Provide Top-Notch Customer Service
Offering the best quality customer service you can will always make customers want to shop with you. There’s no substitute for serving well, and they know it. Happy customers who get their questions answered and feel cared for often refer you to friends. Their repeat business plus their referrals can do wonders for your GMV.
What Is EcomBalance?
EcomBalance is a monthly bookkeeping service specialized for eCommerce companies selling on Amazon, Shopify, Ebay, Etsy, WooCommerce, & other eCommerce channels.
We take monthly bookkeeping off your plate and deliver you your financial statements by the 15th or 20th of each month.
You’ll have your Profit and Loss Statement, Balance Sheet, and Cash Flow Statement ready for analysis each month so you and your business partners can make better business decisions.
Interested in learning more?

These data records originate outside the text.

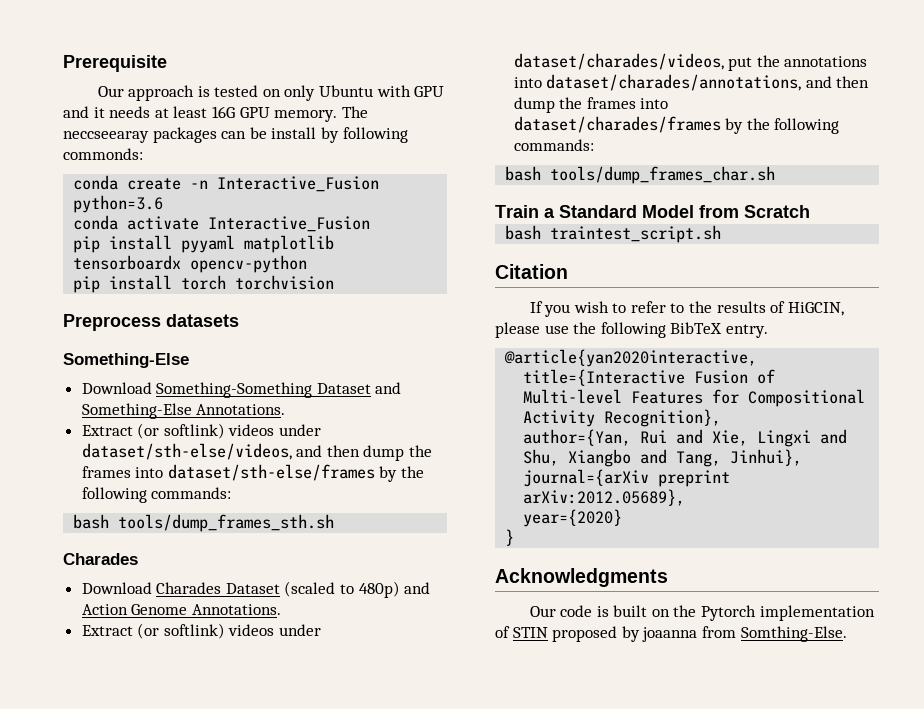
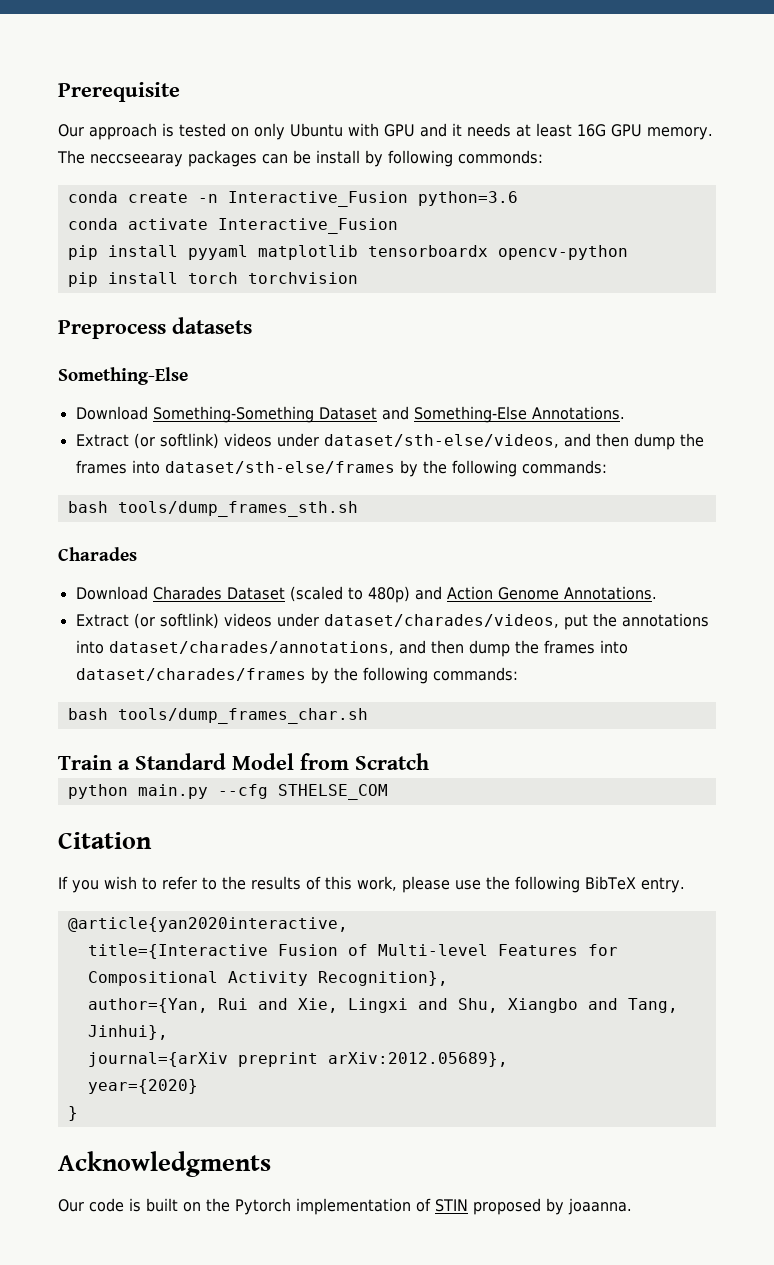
[505,225,722,243] bash traintest_script.sh -> [67,784,388,800] python main.py --cfg STHELSE_COM
[787,302,844,316] HiGCIN, -> [325,876,397,891] this work,
[642,626,847,642] joaanna from Somthing-Else. -> [568,1198,632,1215] joaanna.

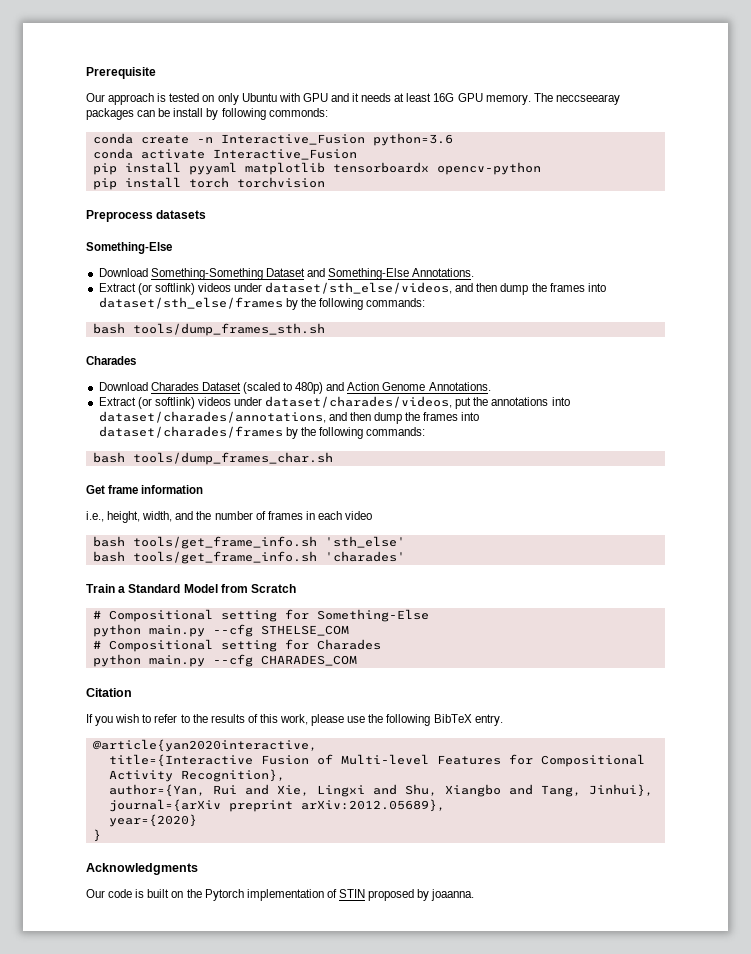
[323,433,704,450] [75,460,395,474] dataset/sth-else/videos, and then dump the frames into dataset/sth-else/frames -> [265,282,606,295] [98,297,283,309] dataset/sth_else/videos, and then dump the frames into dataset/sth_else/frames
(368, 716) none -> [86,485,204,494] [86,511,373,523] [92,536,405,549] [92,551,405,564] // Get frame information // i.e., height, width, and the number of frames in each video // bash tools/get_frame_info.sh 'sth_else' // bash tools/get_frame_info.sh 'charades'
(429, 761) none -> [92,609,429,622] // # Compositional setting for Something-Else
(388, 792) none -> [92,639,381,652] [92,654,357,667] // # Compositional setting for Charades // python main.py --cfg CHARADES_COM

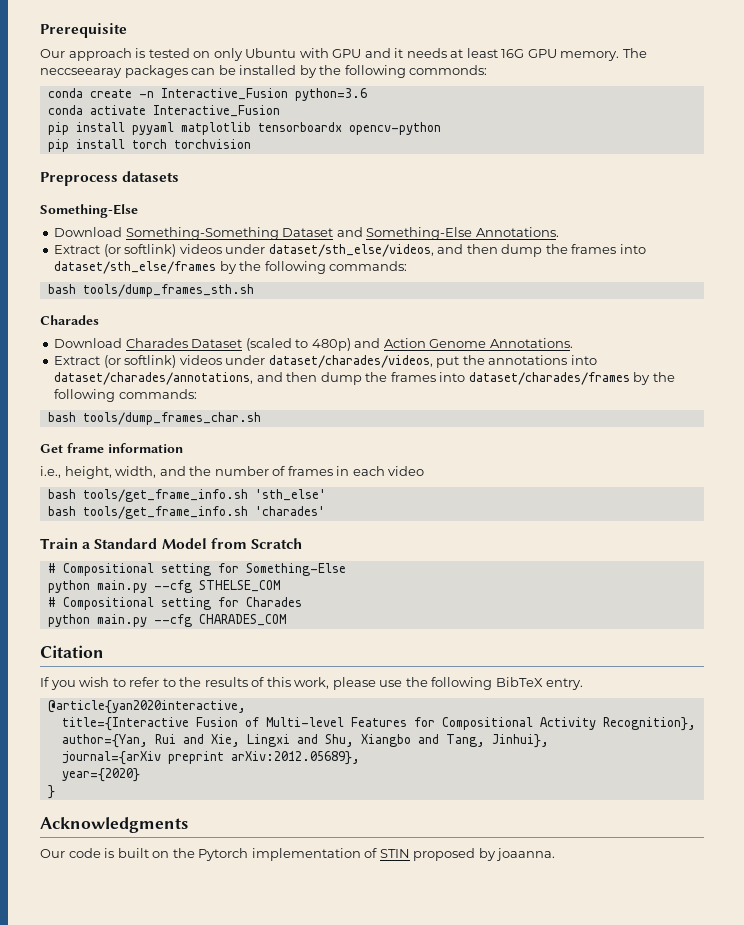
[173,108,219,120] install by -> [239,65,342,78] installed by the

Schedule a call with our CEO, Nathan Hirsch.
And here’s some free resources:
- Monthly Finance Meeting Agenda
- 9 Steps to Master Your Ecommerce Bookkeeping Checklist
- The Ultimate Guide on Finding an Ecommerce Virtual Bookkeeping Service
- What Is a Profit and Loss Statement?
- How to Read & Interpret a Cash Flow Statement
- How to Read a Balance Sheet & Truly Understand It
GMV is a good metric to track for any eCommerce business or C2C exchange site. When you can make this quick calculation at any point, you can see how things are going overall. Just remember that GMV is a very raw number. If you have a lot of costs and expenses, you need to go deeper to do a real business health check.